Professor Ana Elisa de Abreu, in turn, notes that this is a large project, with the collaboration of researchers from different areas at Unicamp and that the role of the IG will be to offer a regional, integrative view, on a basin scale, while other teams will have a more specific focus, for example, on water and sewage treatment systems. “Here the link with the work of professor Jacinta and Bruno Mortatti, who focuses on basic science. Without data like those raised in the thesis, without understanding how the rock affects the chemical composition of the water, we will not be able to evaluate long-term scenarios, such as simulating the availability of water in a few decades, as foreseen in the project. And a special effort will be to include groundwater in the availability account.”
Sueli Pereira explains that a trend in large universities abroad is to work in an integrated manner on land use and occupation, climate, climate change, surface water and groundwater. “All this to promote water security, which, in turn, is closely linked to food security: to produce food you need water.
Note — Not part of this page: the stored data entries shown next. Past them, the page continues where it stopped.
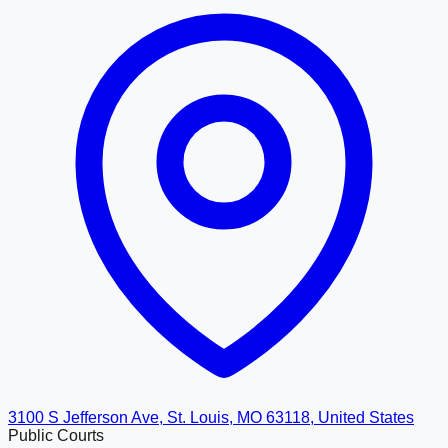
3100 S Jefferson Ave, St. Louis, MO 63118, United States
Public Courts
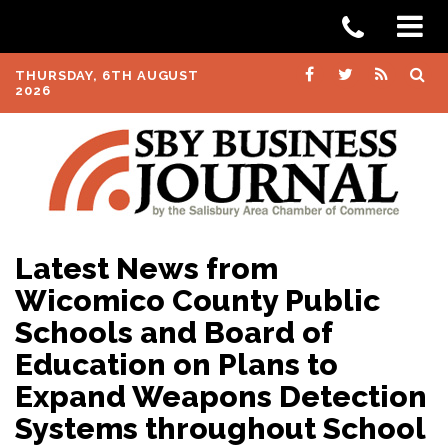
THURSDAY, 6TH AUGUST
2026
Latest News from
Wicomico County Public
Schools and Board of
Education on Plans to
Expand Weapons Detection
Systems throughout School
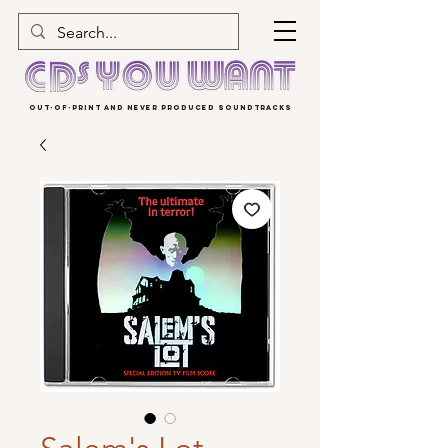
OUT-OF-PRINT AND NEVER PRODUCED SOUNDTRACKS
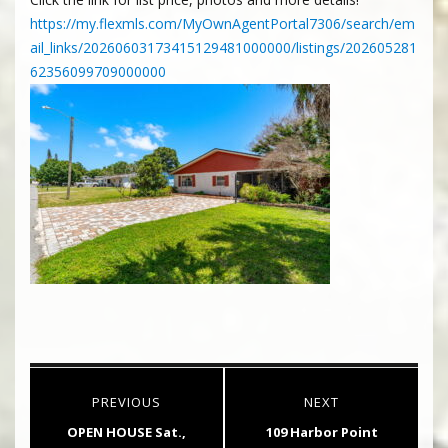
https://my.flexmls.com/MyOwnAgentPortal7306/search/em
ail_links/20260603173415129481000000/listings/202605281
62356099709000000
Post
PREVIOUS
NEXT
navigation
Previous
Next
OPEN HOUSE Sat.,
109 Harbor Point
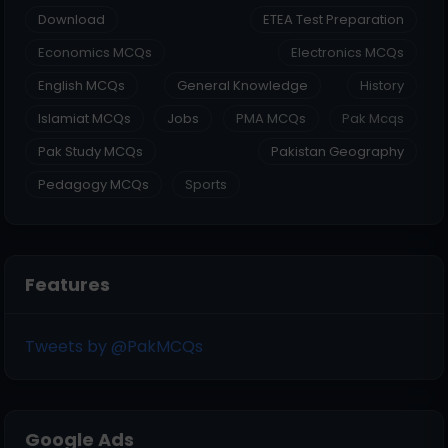
Download
ETEA Test Preparation
Economics MCQs
Electronics MCQs
English MCQs
General Knowledge
History
Islamiat MCQs
Jobs
PMA MCQs
Pak Mcqs
Pak Study MCQs
Pakistan Geography
Pedagogy MCQs
Sports
Features
Tweets by @PakMCQs
Google Ads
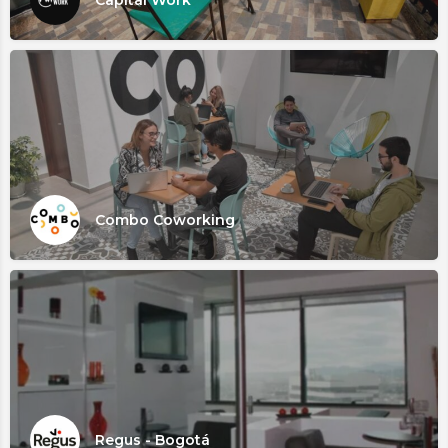
Combo Coworking
Regus - Bogotá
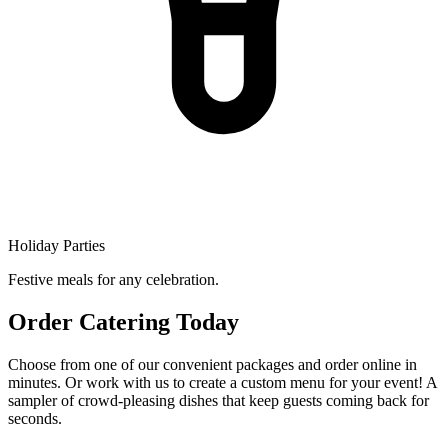
Holiday Parties
Festive meals for any celebration.
Order Catering Today
Choose from one of our convenient packages and order online in
minutes. Or work with us to create a custom menu for your event! A
sampler of crowd-pleasing dishes that keep guests coming back for
seconds.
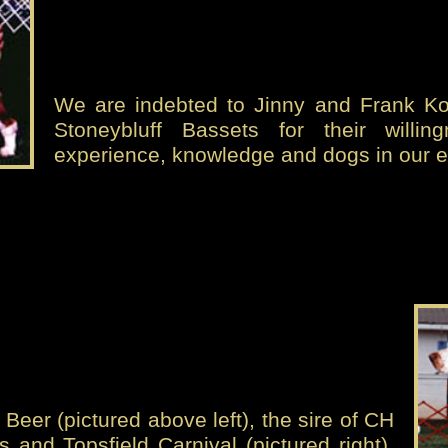
We are indebted to Jinny and Frank Kov
Stoneybluff Bassets for their willin
experience, knowledge and dogs in our e
Beer (pictured above left), the sire of CH
s and Topsfield Carnival (pictured right),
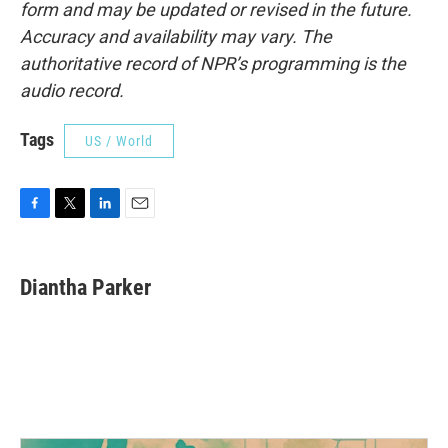
form and may be updated or revised in the future.
Accuracy and availability may vary. The
authoritative record of NPR’s programming is the
audio record.
Tags
US / World
F
T
L
E
a
w
i
m
c
i
n
a
e
t
k
i
Diantha Parker
b
t
e
l
o
e
d
o
r
I
k
n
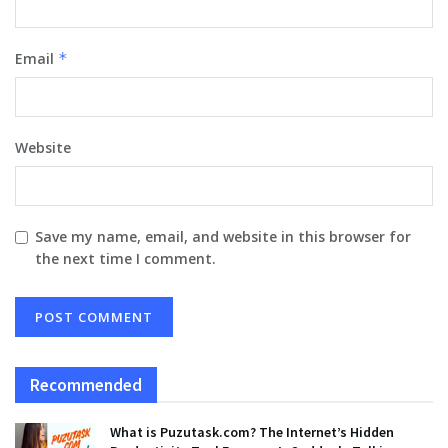
Email
*
Website
Save my name, email, and website in this browser for
the next time I comment.
Recommended
What is Puzutask.com? The Internet’s Hidden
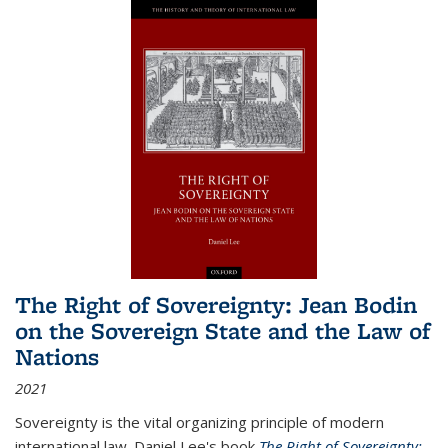
The Right of Sovereignty: Jean Bodin
on the Sovereign State and the Law of
Nations
2021
Sovereignty is the vital organizing principle of modern
international law. Daniel Lee's book
The Right of Sovereignty:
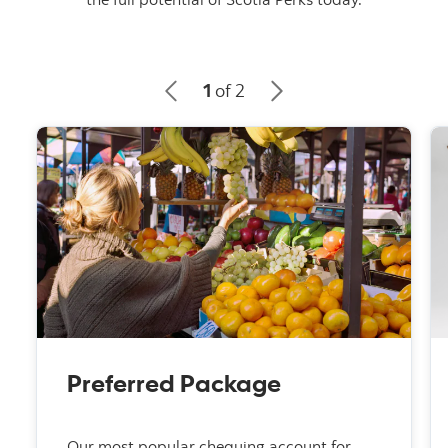
1
of 2
Preferred Package
Our most popular chequing account for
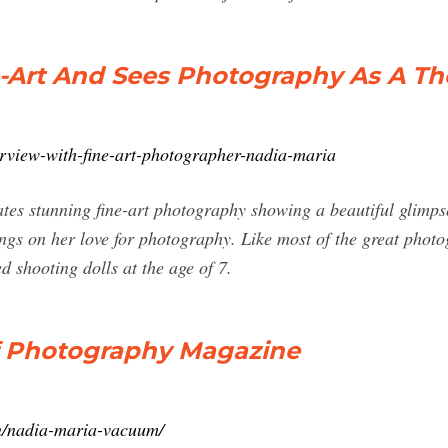
e-Art And Sees Photography As A Th
erview-with-fine-art-photographer-nadia-maria
es stunning fine-art photography showing a beautiful glimpse i
hings on her love for photography. Like most of the great photo
ed shooting dolls at the age of 7.
of Photography Magazine
en/nadia-maria-vacuum/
We have methods for predicting the availability of groundwater, but not in an integrated way, as this requires technological development, that is, numerical models.”
According to the teacher, the Pinheiros river basin is a priority for Sanasa, as it contributes to the Atibaia river having sufficient flow to supply Campinas. “The stream flows into Atibaia, where the water is collected for the water treatment plant in the district of Sousas and, from there, the treated water is distributed to the majority of the city's population. The Pinheiros stream basin presents conflicts between surface and underground water, with many impermeable areas and subdivisions. Therefore, it is one of the IG’s focuses on the project.”